Open Bread

Olle Jonsson and I have started a project that we’re calling Open Bread. The question we’re exploring is “do open source practices and principles have application in creating and managing non-digital ‘real world’ projects?”

Charlottetown needs a good bakery: you hear people say this all the time, especially when they’re talking about “downtown revitalization.” The usual route for a bakery to be founded would be for some plucky entrepreneur to come along and invest their time and money in starting a business. But that hasn’t happened. Can open source step into the breach: can the energy of the community, and interested others (like Olle) be harnessed to do what private enterprise hasn’t?

We don’t know. But on the Open Bread page of the Rukapedia we’re going to explore the idea.


paul's picture
paul on June 27, 2005 - 04:37 Permalink

How interested are you people in becoming bakers?
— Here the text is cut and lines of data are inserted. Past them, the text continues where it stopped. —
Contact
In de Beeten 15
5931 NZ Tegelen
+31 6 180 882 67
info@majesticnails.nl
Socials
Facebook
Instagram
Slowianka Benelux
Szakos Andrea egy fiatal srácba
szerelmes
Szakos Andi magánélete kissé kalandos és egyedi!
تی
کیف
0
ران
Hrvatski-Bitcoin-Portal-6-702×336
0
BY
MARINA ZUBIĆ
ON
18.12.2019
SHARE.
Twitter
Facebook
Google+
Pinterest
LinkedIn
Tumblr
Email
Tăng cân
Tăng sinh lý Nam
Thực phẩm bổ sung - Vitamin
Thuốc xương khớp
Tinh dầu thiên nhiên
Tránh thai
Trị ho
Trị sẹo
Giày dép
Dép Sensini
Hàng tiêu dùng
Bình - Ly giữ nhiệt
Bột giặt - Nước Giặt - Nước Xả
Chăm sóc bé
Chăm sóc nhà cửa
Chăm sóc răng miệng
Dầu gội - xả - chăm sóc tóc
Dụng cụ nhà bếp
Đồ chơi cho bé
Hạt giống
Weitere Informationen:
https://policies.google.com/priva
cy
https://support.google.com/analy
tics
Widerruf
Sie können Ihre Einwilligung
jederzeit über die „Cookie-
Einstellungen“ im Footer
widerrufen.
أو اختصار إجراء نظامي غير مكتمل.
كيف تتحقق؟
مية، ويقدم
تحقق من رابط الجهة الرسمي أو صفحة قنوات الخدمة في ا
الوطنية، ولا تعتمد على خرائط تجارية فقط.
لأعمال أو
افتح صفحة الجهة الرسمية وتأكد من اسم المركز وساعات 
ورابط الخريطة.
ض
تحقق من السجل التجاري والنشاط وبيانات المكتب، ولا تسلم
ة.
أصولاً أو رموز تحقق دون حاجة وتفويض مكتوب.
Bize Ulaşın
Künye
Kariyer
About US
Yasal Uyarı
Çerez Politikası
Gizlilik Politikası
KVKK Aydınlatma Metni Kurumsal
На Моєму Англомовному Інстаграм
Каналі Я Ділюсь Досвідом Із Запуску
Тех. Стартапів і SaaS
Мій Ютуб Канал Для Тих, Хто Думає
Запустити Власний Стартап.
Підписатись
It might be possible to take turn and turn alike and make the stuff you like. Easily said, since I have done this for a living and still do it at home, but it’s not ‘ “that” ’ hard.

In addition to Whole Earth, I have found The Bread Bible to be a useful resource: it removes a lot of the guesswork and mystery but preserves the experience with a maximum of fun.

oliver's picture
oliver on June 27, 2005 - 12:18 Permalink

Did someone say bread? Do rolls count too?

Ken Williams's picture
Ken Williams on June 27, 2005 - 13:08 Permalink

Can I make a documentary of this project?

MJ's picture
MJ on June 27, 2005 - 13:55 Permalink

I would love a bakery. It would be ideal is they could stick to basics but of high quality. Pure ingrediants with no “traces” of this or that. That’s the big problem with the current grocery store bakeries (if you can call them that). All there food is off-limits to nut and peanut allergy persons becasue it is all possibly contaminated with things (ex. traces of nuts) when nuts are clearly not meant to be in that food product. No wonder allergies are a problem!

Peter Rukavina's picture
Peter Rukavina on June 27, 2005 - 14:18 Permalink

One of the keys, I think, to a successful open source bakery implementation is shifting pronoun use to “we” from “they.”

Nathan's picture
Nathan on June 28, 2005 - 04:19 Permalink

Bread lacks the unique characteristic that makes the Open Source model work so well for software. Software can be duplicated at zero-cost thus there is no free-loading problem. Everyone gets more out than they put in. The infamous hacker ESR writes about the “tragedy of the commons” in his essay on the economics of open source software, The Magic Cauldron
. Of course there are sucessful co-ops for products that do not have zero-cost duplication. I believe that such sucess is due to good design/management of the co-op. For these products the margin is smaller between individual benefit and the maximum individual contribution, making maintaining the margin more difficult to maintain than it is for open source software.

oliver's picture
oliver on June 28, 2005 - 12:27 Permalink

Open source sourdough starter duplicates at less than the cost of CDs or memory. Sourdough bread bites occupy more space than computer bytes though, so the real estate overhead might be higher.

Alan's picture
Alan on June 28, 2005 - 12:56 Permalink

Isn’t there a viable zero-net-cost argument, Nate? Unlike software, we each must eat and therefore will expend on a regular basis on bread as a staple. Isn’t the economic argument just tapping into that natural and inevitable flow?

Ken Williams's picture
Ken Williams on June 28, 2005 - 13:26 Permalink

How many hands will touch each loaf?